Exercise directions:
The copy should hold exactly the lines below from the one that contains "ezon nálunk!" through the one that contains "Rehabilitace, masáže" and nothing else, so no pictures.

The records:
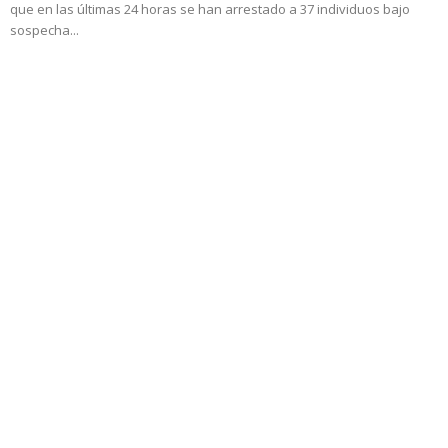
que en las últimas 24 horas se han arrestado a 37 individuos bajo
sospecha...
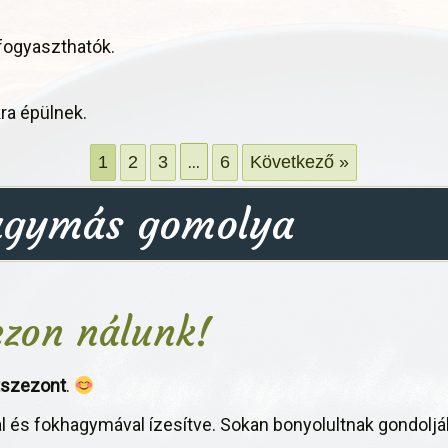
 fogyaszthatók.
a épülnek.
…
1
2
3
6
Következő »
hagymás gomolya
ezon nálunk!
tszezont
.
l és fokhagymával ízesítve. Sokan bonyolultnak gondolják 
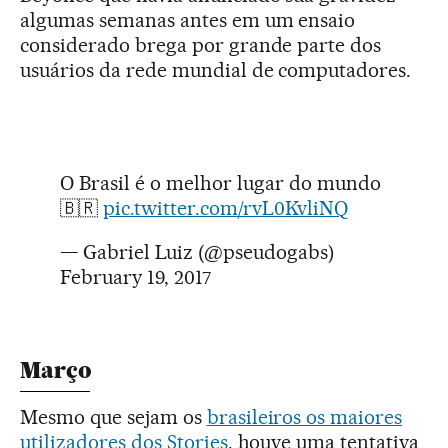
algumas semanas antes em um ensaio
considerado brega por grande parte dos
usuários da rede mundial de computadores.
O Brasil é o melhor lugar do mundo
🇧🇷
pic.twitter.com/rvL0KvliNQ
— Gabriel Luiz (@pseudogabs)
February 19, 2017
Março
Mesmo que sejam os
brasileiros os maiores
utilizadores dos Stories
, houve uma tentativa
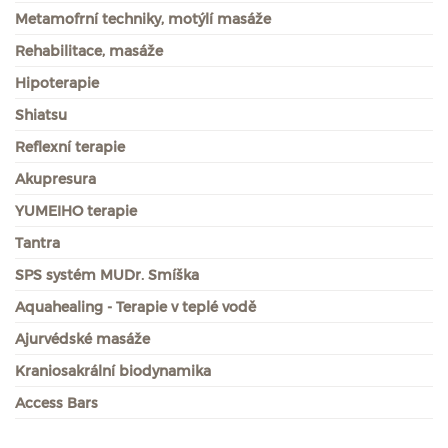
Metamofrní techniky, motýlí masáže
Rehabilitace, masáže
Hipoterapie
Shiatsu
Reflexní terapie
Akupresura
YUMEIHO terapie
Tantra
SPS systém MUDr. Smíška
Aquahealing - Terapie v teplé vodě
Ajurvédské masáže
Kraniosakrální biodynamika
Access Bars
--
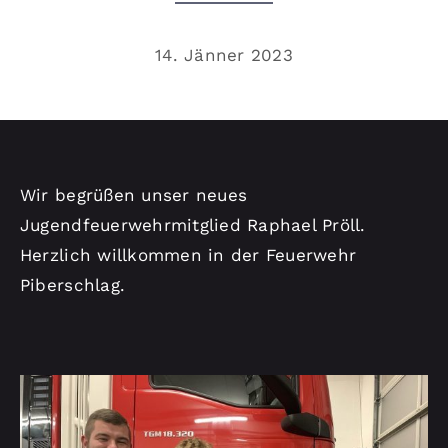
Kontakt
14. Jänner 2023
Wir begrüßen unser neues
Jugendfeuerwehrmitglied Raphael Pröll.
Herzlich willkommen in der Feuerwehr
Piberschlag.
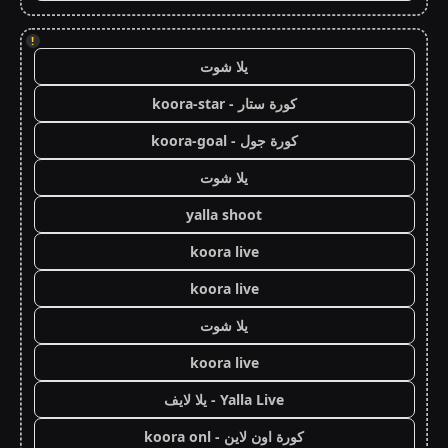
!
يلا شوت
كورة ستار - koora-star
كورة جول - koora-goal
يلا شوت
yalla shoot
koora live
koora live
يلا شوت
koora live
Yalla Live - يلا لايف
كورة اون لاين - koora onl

Your solution:
ezon nálunk!
tszezont
.
l és fokhagymával ízesítve. Sokan bonyolultnak gondolják 
algumas semanas antes em um ensaio
considerado brega por grande parte dos
usuários da rede mundial de computadores.
O Brasil é o melhor lugar do mundo
🇧🇷
pic.twitter.com/rvL0KvliNQ
— Gabriel Luiz (@pseudogabs)
February 19, 2017
Março
Mesmo que sejam os
brasileiros os maiores
utilizadores dos Stories
, houve uma tentativa
Metamofrní techniky, motýlí masáže
Rehabilitace, masáže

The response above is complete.